» **TASK REQUIREMENTS**
Exclude images; transcribe the rest of the data exactly.
─── LISTED ENTRIES
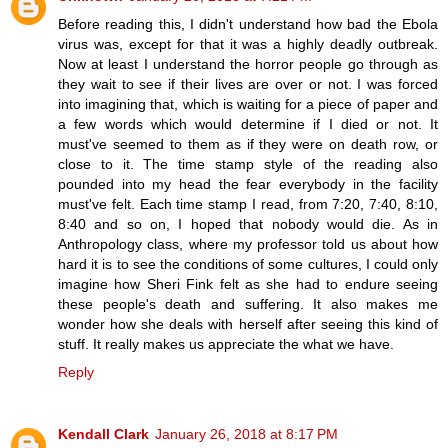
Before reading this, I didn't understand how bad the Ebola
virus was, except for that it was a highly deadly outbreak.
Now at least I understand the horror people go through as
they wait to see if their lives are over or not. I was forced
into imagining that, which is waiting for a piece of paper and
a few words which would determine if I died or not. It
must've seemed to them as if they were on death row, or
close to it. The time stamp style of the reading also
pounded into my head the fear everybody in the facility
must've felt. Each time stamp I read, from 7:20, 7:40, 8:10,
8:40 and so on, I hoped that nobody would die. As in
Anthropology class, where my professor told us about how
hard it is to see the conditions of some cultures, I could only
imagine how Sheri Fink felt as she had to endure seeing
these people's death and suffering. It also makes me
wonder how she deals with herself after seeing this kind of
stuff. It really makes us appreciate the what we have.
Reply
Kendall Clark
January 26, 2018 at 8:17 PM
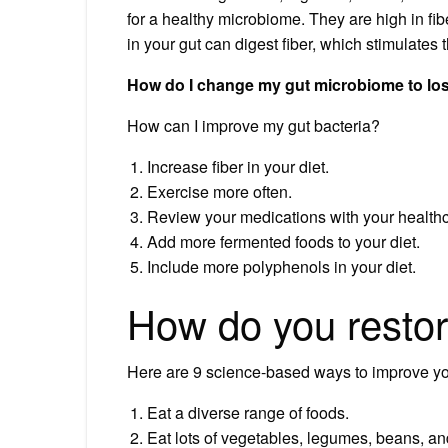
for a healthy microbiome. They are high in fib
in your gut can digest fiber, which stimulates 
How do I change my gut microbiome to lo
How can I improve my gut bacteria?
Increase fiber in your diet.
Exercise more often.
Review your medications with your healthca
Add more fermented foods to your diet.
Include more polyphenols in your diet.
How do you restor
Here are 9 science-based ways to improve you
Eat a diverse range of foods.
Eat lots of vegetables, legumes, beans, and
──────
» **YOUR SOLUTION**
Before reading this, I didn't understand how bad the Ebola
virus was, except for that it was a highly deadly outbreak.
Now at least I understand the horror people go through as
they wait to see if their lives are over or not. I was forced
into imagining that, which is waiting for a piece of paper and
a few words which would determine if I died or not. It
must've seemed to them as if they were on death row, or
close to it. The time stamp style of the reading also
pounded into my head the fear everybody in the facility
must've felt. Each time stamp I read, from 7:20, 7:40, 8:10,
8:40 and so on, I hoped that nobody would die. As in
Anthropology class, where my professor told us about how
hard it is to see the conditions of some cultures, I could only
imagine how Sheri Fink felt as she had to endure seeing
these people's death and suffering. It also makes me
wonder how she deals with herself after seeing this kind of
stuff. It really makes us appreciate the what we have.
Reply
Kendall Clark
January 26, 2018 at 8:17 PM
for a healthy microbiome. They are high in fib
in your gut can digest fiber, which stimulates 
How do I change my gut microbiome to lo
How can I improve my gut bacteria?
Increase fiber in your diet.
Exercise more often.
Review your medications with your healthca
Add more fermented foods to your diet.
Include more polyphenols in your diet.
How do you restor
Here are 9 science-based ways to improve you
Eat a diverse range of foods.
Eat lots of vegetables, legumes, beans, and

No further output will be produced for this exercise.